GIVEN TEXT:
========

Mike Leach, the fund’s public policy director, said the “Aspiring Scholars” program is growing and the current state funds aren’t enough to sustain the matches.

The program was created by Act 597 in 2007 by the Legislature at the urging of the fund, Leach said.

It calls for the state to provide matching dollars to low-income Arkansans with 529 college-savings accounts, which provide for tax-free withdrawals from the fund for education-related purposes.

The money probably will be sufficient to sustain the program for the next couple of years, he said. His group doesn’t plan to ask for additional state money and is looking for private sources, he said.

The 2009 match is anticipated to be $242,000, according to Dale Ellis, a spokesman for the Department of Higher Education.

That number is expected to grow to $350,000 by 2011, an amount that could be handled by the current state funding, depending on operating costs of the program, he said.

There were 469 participants in the matching program in 2008. That has increased to 576 in 2009, according to the fund.

========

DATA LISTING:
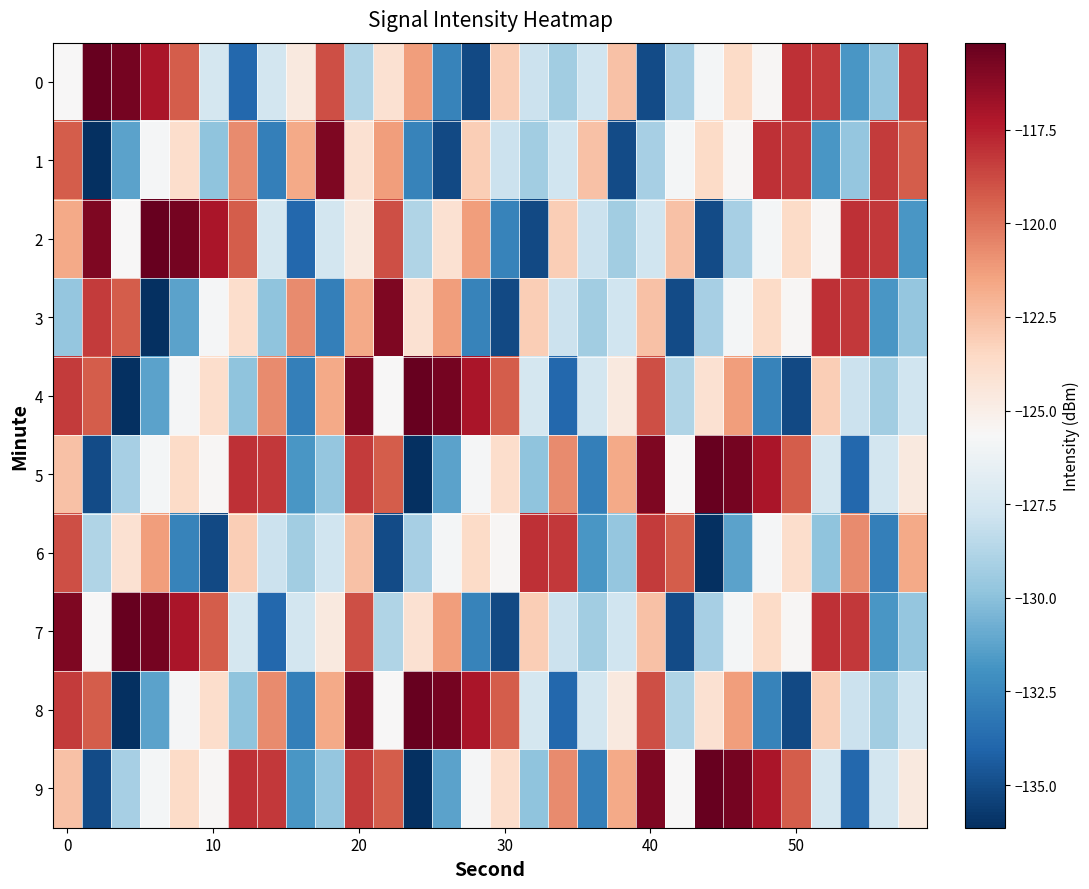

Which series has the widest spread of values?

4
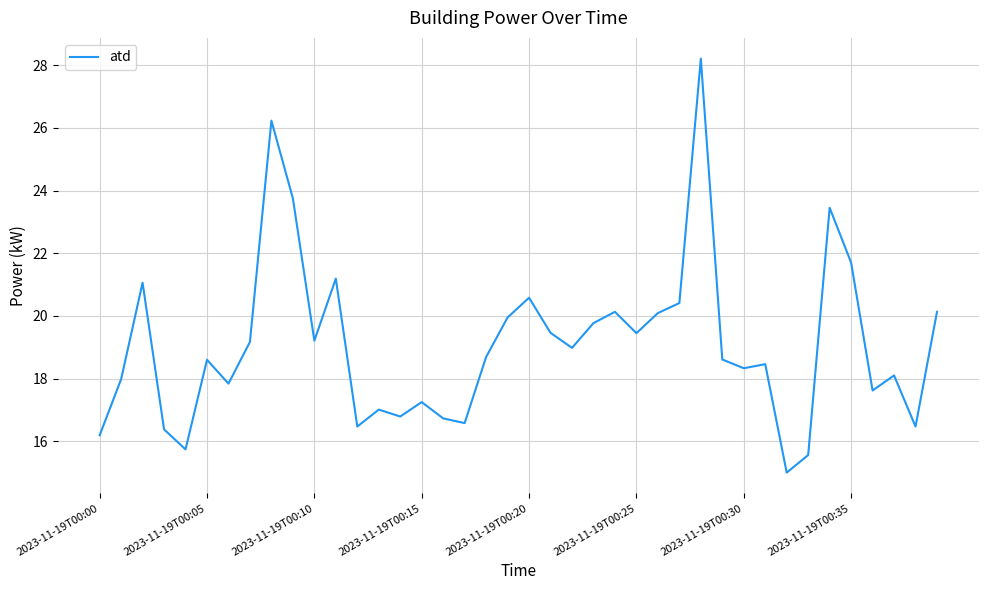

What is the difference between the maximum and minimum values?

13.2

========

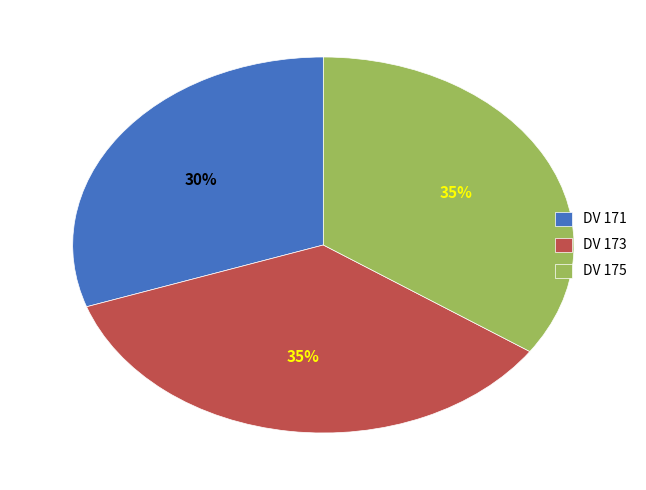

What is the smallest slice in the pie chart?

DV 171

========

ASSIGNMENT 1:
Select each line of the rows that contains the string "What".
ASSIGNMENT 2:
Pick up the passage about the Aspiring Scholars matching program where it stops, and keep writing it.
The rows have no connection to the text.

EXERCISE RESULT 1:
What is the difference between the maximum and minimum values?
What is the smallest slice in the pie chart?

EXERCISE RESULT 2:
The fund is a nonprofit affiliate of Southern Bancorp, a $1 billion rural development bank with banking operations in Arkansas and Mississippi.

The Arkansas 529 Committee, which oversees the Aspiring Scholars program, has asked for donations from a couple of Arkansas corporations but has received no commitments, Ellis said.

The program has shown that given the right incentives people “can and will save” for college, Leach said.

The additional money coming from the state lottery for scholarships doesn’t erase the need for the college savings matches, he said, and the match program helps teach the value of saving money.